Direct-to-consumer or student edtech is an interesting area and one that has seen the rise of companies like Chegg and Course Hero in recent years. Whether directly education-focused or not, AI direct-to-consumer products are where the main impacts might be seen over time.
The term Personal Learning Environments (PLE), which came to prominence in the 2000s, feels very old school now. This was essentially the idea that students might develop a collection of technologies that form their own digital learning environment. However, AI technologies now offer students an array of more sophisticated tools to support their learning and study, and it’s clear that many students are using those technologies.
A HEPI survey of 1,200 undergraduate students published in February 2024 highlighted that 53% of students had used generative AI to help with their assignments and 36% used it as an AI private tutor. We’re also seeing new acronyms such as BYOAI (bring your own AI) being used, that highlight the personal adoption of this tech.

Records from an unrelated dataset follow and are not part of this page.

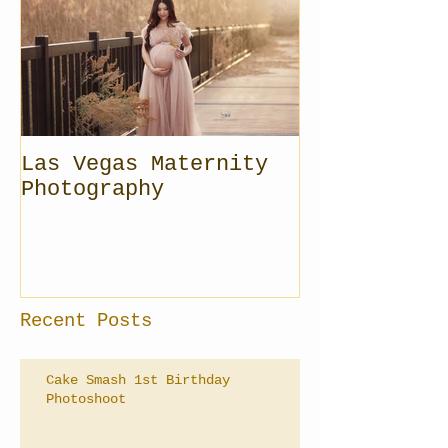
Las Vegas Maternity
Photography
Recent Posts
Cake Smash 1st Birthday
Photoshoot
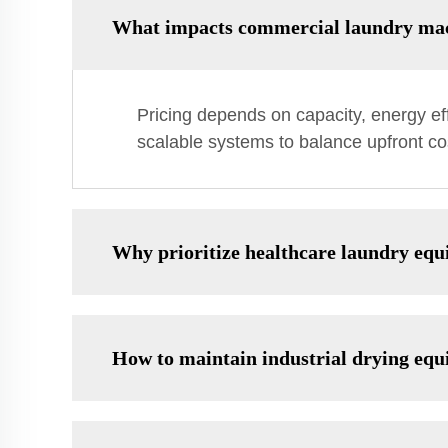
What impacts commercial laundry mac
Pricing depends on capacity, energy ef
scalable systems to balance upfront co
Why prioritize healthcare laundry equ
How to maintain industrial drying equ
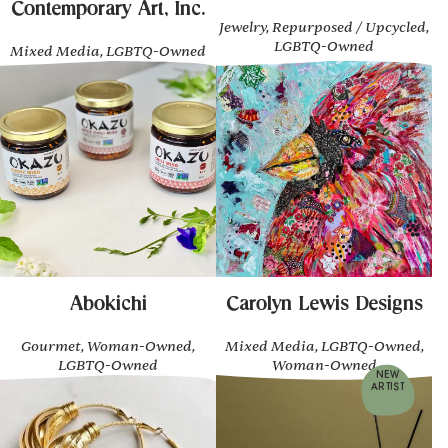
Contemporary Art, Inc.
Jewelry, Repurposed / Upcycled,
LGBTQ-Owned
Mixed Media, LGBTQ-Owned
Abokichi
Carolyn Lewis Designs
Gourmet, Woman-Owned,
Mixed Media, LGBTQ-Owned,
LGBTQ-Owned
Woman-Owned
NEW
ARTIST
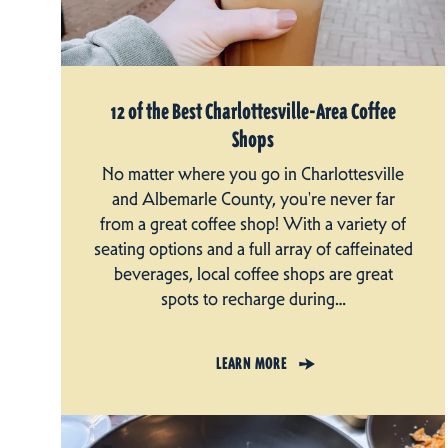
12 of the Best Charlottesville-Area Coffee
Shops
No matter where you go in Charlottesville
and Albemarle County, you're never far
from a great coffee shop! With a variety of
seating options and a full array of caffeinated
beverages, local coffee shops are great
spots to recharge during…
LEARN MORE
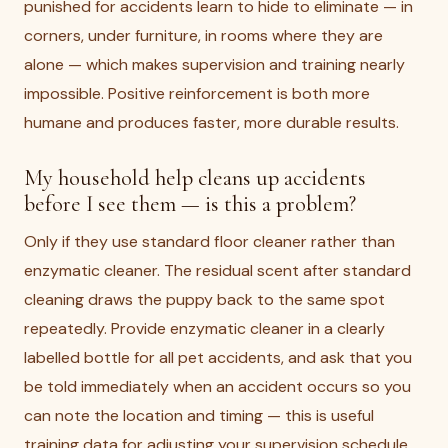
punished for accidents learn to hide to eliminate — in
corners, under furniture, in rooms where they are
alone — which makes supervision and training nearly
impossible. Positive reinforcement is both more
humane and produces faster, more durable results.
My household help cleans up accidents
before I see them — is this a problem?
Only if they use standard floor cleaner rather than
enzymatic cleaner. The residual scent after standard
cleaning draws the puppy back to the same spot
repeatedly. Provide enzymatic cleaner in a clearly
labelled bottle for all pet accidents, and ask that you
be told immediately when an accident occurs so you
can note the location and timing — this is useful
training data for adjusting your supervision schedule.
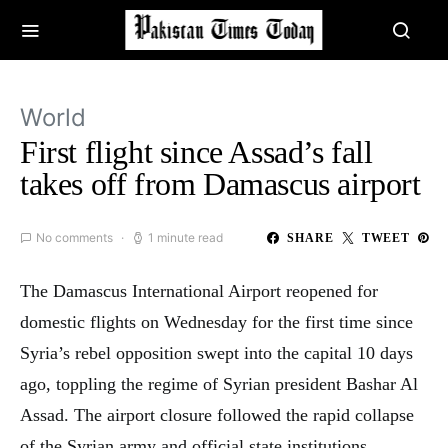
World
First flight since Assad’s fall
takes off from Damascus airport
No comments
1 minute read
SHARE
TWEET
The Damascus International Airport reopened for
domestic flights on Wednesday for the first time since
Syria’s rebel opposition swept into the capital 10 days
ago, toppling the regime of Syrian president Bashar Al
Assad. The airport closure followed the rapid collapse
of the Syrian army and official state institutions,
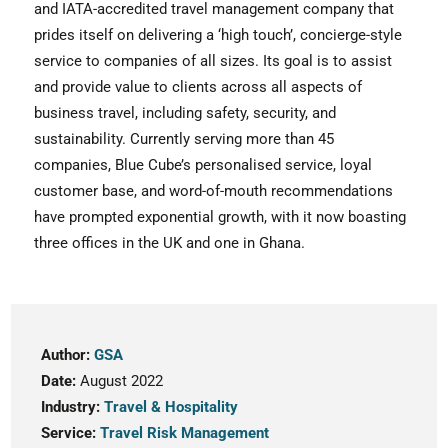
and IATA-accredited travel management company that
prides itself on delivering a ‘high touch’, concierge-style
service to companies of all sizes. Its goal is to assist
and provide value to clients across all aspects of
business travel, including safety, security, and
sustainability. Currently serving more than 45
companies, Blue Cube’s personalised service, loyal
customer base, and word-of-mouth recommendations
have prompted exponential growth, with it now boasting
three offices in the UK and one in Ghana.
Author:
GSA
Date:
August 2022
Industry:
Travel & Hospitality
Service:
Travel Risk Management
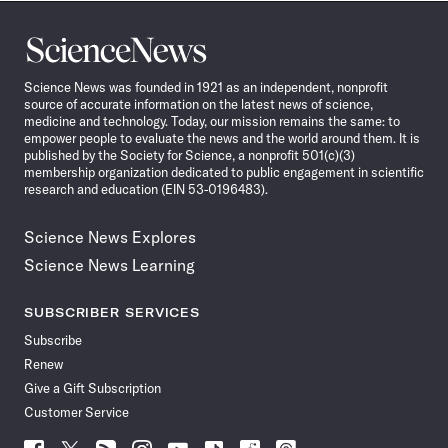
Science
News
Science News was founded in 1921 as an independent, nonprofit
source of accurate information on the latest news of science,
medicine and technology. Today, our mission remains the same: to
empower people to evaluate the news and the world around them. It is
published by the Society for Science, a nonprofit 501(c)(3)
membership organization dedicated to public engagement in scientific
research and education (EIN 53-0196483).
Science News Explores
Science News Learning
SUBSCRIBER SERVICES
Subscribe
Renew
Give a Gift Subscription
Customer Service
Follow
Follow
Follow
Follow
Follow
Follow
Follow
Follow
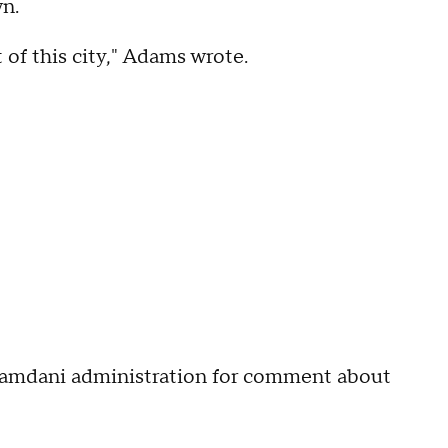
wn.
t of this city," Adams wrote.
amdani administration for comment about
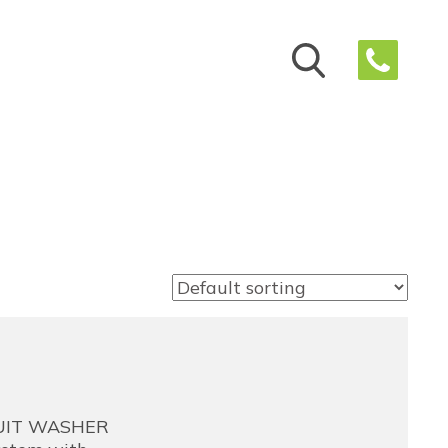
RUIT WASHER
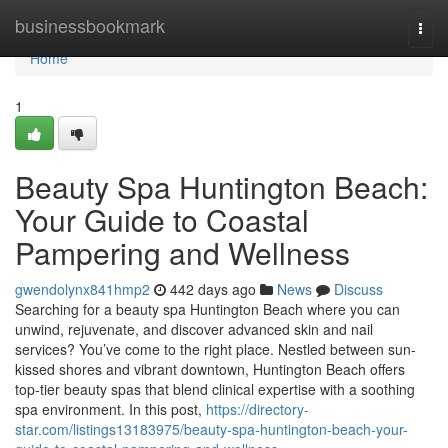
Home
businessbookmark
Togg
navi
Home
1
Beauty Spa Huntington Beach:
Your Guide to Coastal
Pampering and Wellness
gwendolynx841hmp2
442 days ago
News
Discuss
Searching for a beauty spa Huntington Beach where you can
unwind, rejuvenate, and discover advanced skin and nail
services? You’ve come to the right place. Nestled between sun-
kissed shores and vibrant downtown, Huntington Beach offers
top-tier beauty spas that blend clinical expertise with a soothing
spa environment. In this post,
https://directory-
star.com/listings13183975/beauty-spa-huntington-beach-your-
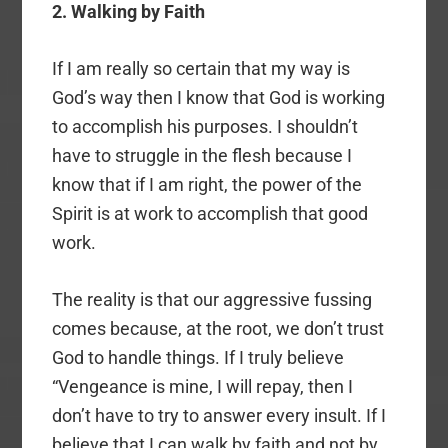
2. Walking by Faith
If I am really so certain that my way is
God’s way then I know that God is working
to accomplish his purposes. I shouldn’t
have to struggle in the flesh because I
know that if I am right, the power of the
Spirit is at work to accomplish that good
work.
The reality is that our aggressive fussing
comes because, at the root, we don’t trust
God to handle things. If I truly believe
“Vengeance is mine, I will repay, then I
don’t have to try to answer every insult. If I
believe that I can walk by faith and not by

There have always been technologies available to students that fall outside the institutionally supported collection, but things feel different now in respect to AI. There are, of course, moves to sell major products into universities like ChatGPT Edu and partnerships being developed such as Grammarly’s partnership with the large US online university Western Governors University (WGU). But the HEIs in the news for these kinds of things are the usual suspects like Arizona State University (ASU), and they form a mere fraction of all HEIs. This skews the reality of the wider picture somewhat.
I may be proved wrong on this, but I think the direct-to-consumer product space, whether deliberately education-focused products or not, is going to be the area of most interest in terms of how AI influences higher education study. It may also become the area that edtech focuses on more heavily, given how difficult it can be to sell new products into HEIs. It’s also going to be an area where we might continue to see growing disconnects and an anachronous juxtaposition of HEIs and their students.
A two-track blend
Those who scan higher education news regarding AI developments risk amplifying their own availability bias, creating a false understanding of what is actually happening across the whole of higher education and what will happen in the near future.

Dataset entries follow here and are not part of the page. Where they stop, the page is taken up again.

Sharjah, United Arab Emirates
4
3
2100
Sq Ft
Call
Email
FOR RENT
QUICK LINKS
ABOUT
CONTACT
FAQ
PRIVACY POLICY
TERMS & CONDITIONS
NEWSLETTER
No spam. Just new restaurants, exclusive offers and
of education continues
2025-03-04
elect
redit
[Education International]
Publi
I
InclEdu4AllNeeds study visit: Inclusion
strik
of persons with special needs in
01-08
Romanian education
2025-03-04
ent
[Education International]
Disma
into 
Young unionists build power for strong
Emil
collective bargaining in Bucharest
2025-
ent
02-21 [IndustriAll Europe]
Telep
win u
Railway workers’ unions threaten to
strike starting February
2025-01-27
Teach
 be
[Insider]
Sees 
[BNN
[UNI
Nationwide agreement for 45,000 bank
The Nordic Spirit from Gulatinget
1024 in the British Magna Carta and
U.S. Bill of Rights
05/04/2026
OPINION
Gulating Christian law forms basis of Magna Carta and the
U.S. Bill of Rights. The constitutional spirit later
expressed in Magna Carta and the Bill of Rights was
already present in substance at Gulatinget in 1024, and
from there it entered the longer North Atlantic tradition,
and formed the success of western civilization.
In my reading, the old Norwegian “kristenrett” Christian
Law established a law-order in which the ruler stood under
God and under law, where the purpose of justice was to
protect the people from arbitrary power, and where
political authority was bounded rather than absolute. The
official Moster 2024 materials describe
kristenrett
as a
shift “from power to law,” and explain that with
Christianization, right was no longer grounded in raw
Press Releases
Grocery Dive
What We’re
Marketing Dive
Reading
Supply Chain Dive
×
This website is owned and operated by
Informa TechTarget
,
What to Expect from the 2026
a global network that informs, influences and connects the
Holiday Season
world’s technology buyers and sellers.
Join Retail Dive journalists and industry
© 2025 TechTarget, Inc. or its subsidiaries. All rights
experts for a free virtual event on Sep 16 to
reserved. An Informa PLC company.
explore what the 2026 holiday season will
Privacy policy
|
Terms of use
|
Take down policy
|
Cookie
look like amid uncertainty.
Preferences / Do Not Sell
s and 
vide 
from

AI, of course, offers new possibilities for educators and students in HEIs and creates ripples within the education landscape as a whole. But the extent and speed at which things will actually change are unknown. However, what we do know is that there’s complexity across the broad HEI landscape and a spectrum of positions regarding AI, ranging from outright rejection to unbridled advocacy.

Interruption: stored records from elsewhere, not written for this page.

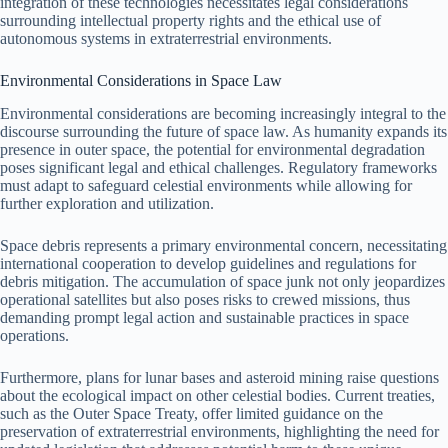
integration of these technologies necessitates legal considerations
surrounding intellectual property rights and the ethical use of
autonomous systems in extraterrestrial environments.
Environmental Considerations in Space Law
Environmental considerations are becoming increasingly integral to the
discourse surrounding the future of space law. As humanity expands its
presence in outer space, the potential for environmental degradation
poses significant legal and ethical challenges. Regulatory frameworks
must adapt to safeguard celestial environments while allowing for
further exploration and utilization.
Space debris represents a primary environmental concern, necessitating
international cooperation to develop guidelines and regulations for
debris mitigation. The accumulation of space junk not only jeopardizes
operational satellites but also poses risks to crewed missions, thus
demanding prompt legal action and sustainable practices in space
operations.
Furthermore, plans for lunar bases and asteroid mining raise questions
about the ecological impact on other celestial bodies. Current treaties,
such as the Outer Space Treaty, offer limited guidance on the
preservation of extraterrestrial environments, highlighting the need for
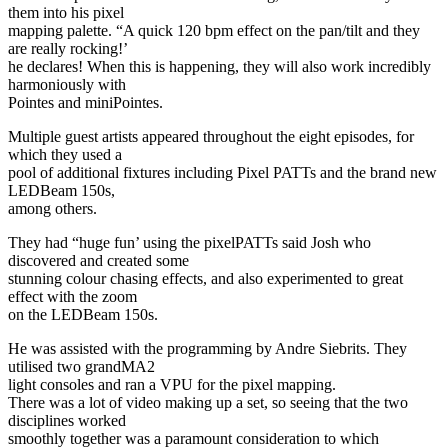
them into his pixel
mapping palette. “A quick 120 bpm effect on the pan/tilt and they
are really rocking!’
he declares! When this is happening, they will also work incredibly
harmoniously with
Pointes and miniPointes.
Multiple guest artists appeared throughout the eight episodes, for
which they used a
pool of additional fixtures including Pixel PATTs and the brand new
LEDBeam 150s,
among others.
They had “huge fun’ using the pixelPATTs said Josh who
discovered and created some
stunning colour chasing effects, and also experimented to great
effect with the zoom
on the LEDBeam 150s.
He was assisted with the programming by Andre Siebrits. They
utilised two grandMA2
light consoles and ran a VPU for the pixel mapping.
There was a lot of video making up a set, so seeing that the two
disciplines worked
smoothly together was a paramount consideration to which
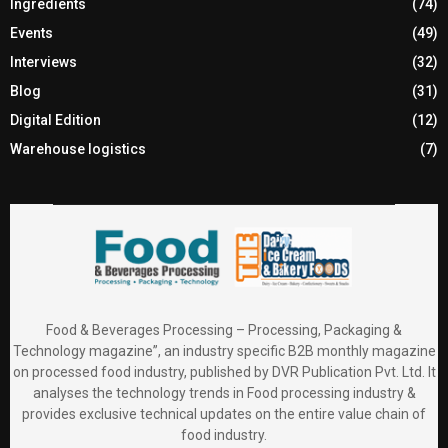
Ingredients
(74)
Events
(49)
Interviews
(32)
Blog
(31)
Digital Edition
(12)
Warehouse logistics
(7)
Food & Beverages Processing – Processing, Packaging &
Technology magazine”, an industry specific B2B monthly magazine
on processed food industry, published by DVR Publication Pvt. Ltd. It
analyses the technology trends in Food processing industry &
provides exclusive technical updates on the entire value chain of
food industry.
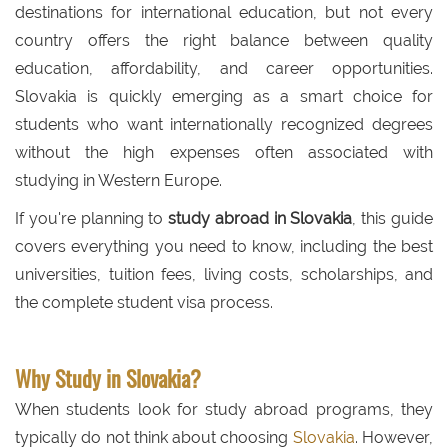
destinations for international education, but not every
country offers the right balance between quality
education, affordability, and career opportunities.
Slovakia is quickly emerging as a smart choice for
students who want internationally recognized degrees
without the high expenses often associated with
studying in Western Europe.
If you're planning to
study abroad in Slovakia
, this guide
covers everything you need to know, including the best
universities, tuition fees, living costs, scholarships, and
the complete student visa process.
Why Study in Slovakia?
When students look for study abroad programs, they
typically do not think about choosing
Slovakia
. However,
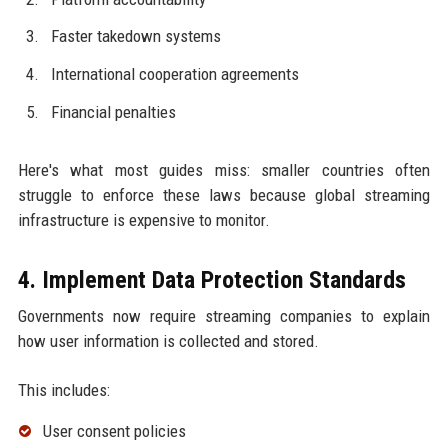
Faster takedown systems
International cooperation agreements
Financial penalties
Here's what most guides miss: smaller countries often
struggle to enforce these laws because global streaming
infrastructure is expensive to monitor.
4. Implement Data Protection Standards
Governments now require streaming companies to explain
how user information is collected and stored.
This includes:
User consent policies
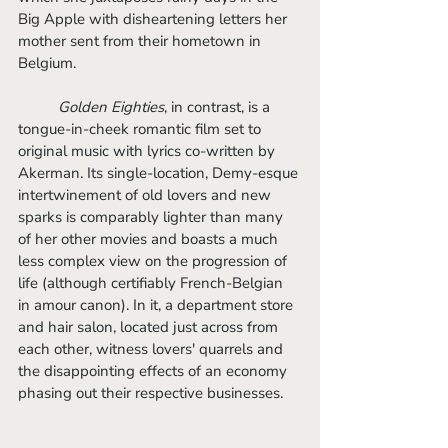
Big Apple with disheartening letters her 
mother sent from their hometown in 
Belgium. 
Golden Eighties
, in contrast, is a 
tongue-in-cheek romantic film set to 
original music with lyrics co-written by 
Akerman. Its single-location, Demy-esque 
intertwinement of old lovers and new 
sparks is comparably lighter than many 
of her other movies and boasts a much 
less complex view on the progression of 
life (although certifiably French-Belgian 
in amour canon). In it, a department store 
and hair salon, located just across from 
each other, witness lovers' quarrels and 
the disappointing effects of an economy 
phasing out their respective businesses.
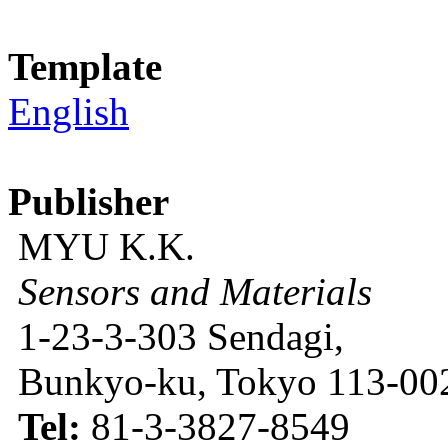
Template
English
Publisher
MYU K.K.
Sensors and Materials
1-23-3-303 Sendagi,
Bunkyo-ku, Tokyo 113-002
Tel:
81-3-3827-8549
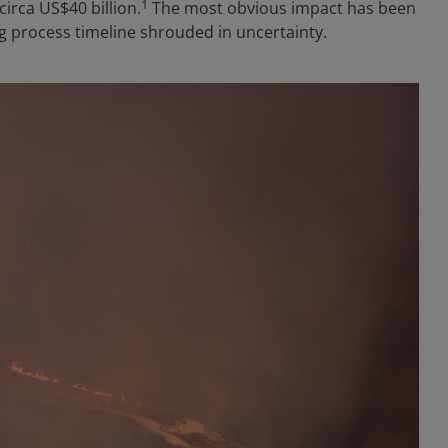
1
circa US$40 billion.
The most obvious impact has been
g process timeline shrouded in uncertainty.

The area with the fewest barriers for some students (particularly those with financial means) and arguably the most fascinating area is how individual students will start and continue to use AI technologies alongside their study and teaching.
This is where we might see the most fundamental changes over time and ultimately continuing challenges for HEIs. While AI developments are being seen within the educational technology currently in use at HEIs, this progress is slow and cautious, reflecting the sector's current aggregate feelings on the subject.
Ultimately, the impact of AI in higher education will likely emerge through a blend of cautious institutional adoption and student-driven use, with the latter being an area worth watching more closely than it ever has been in the past.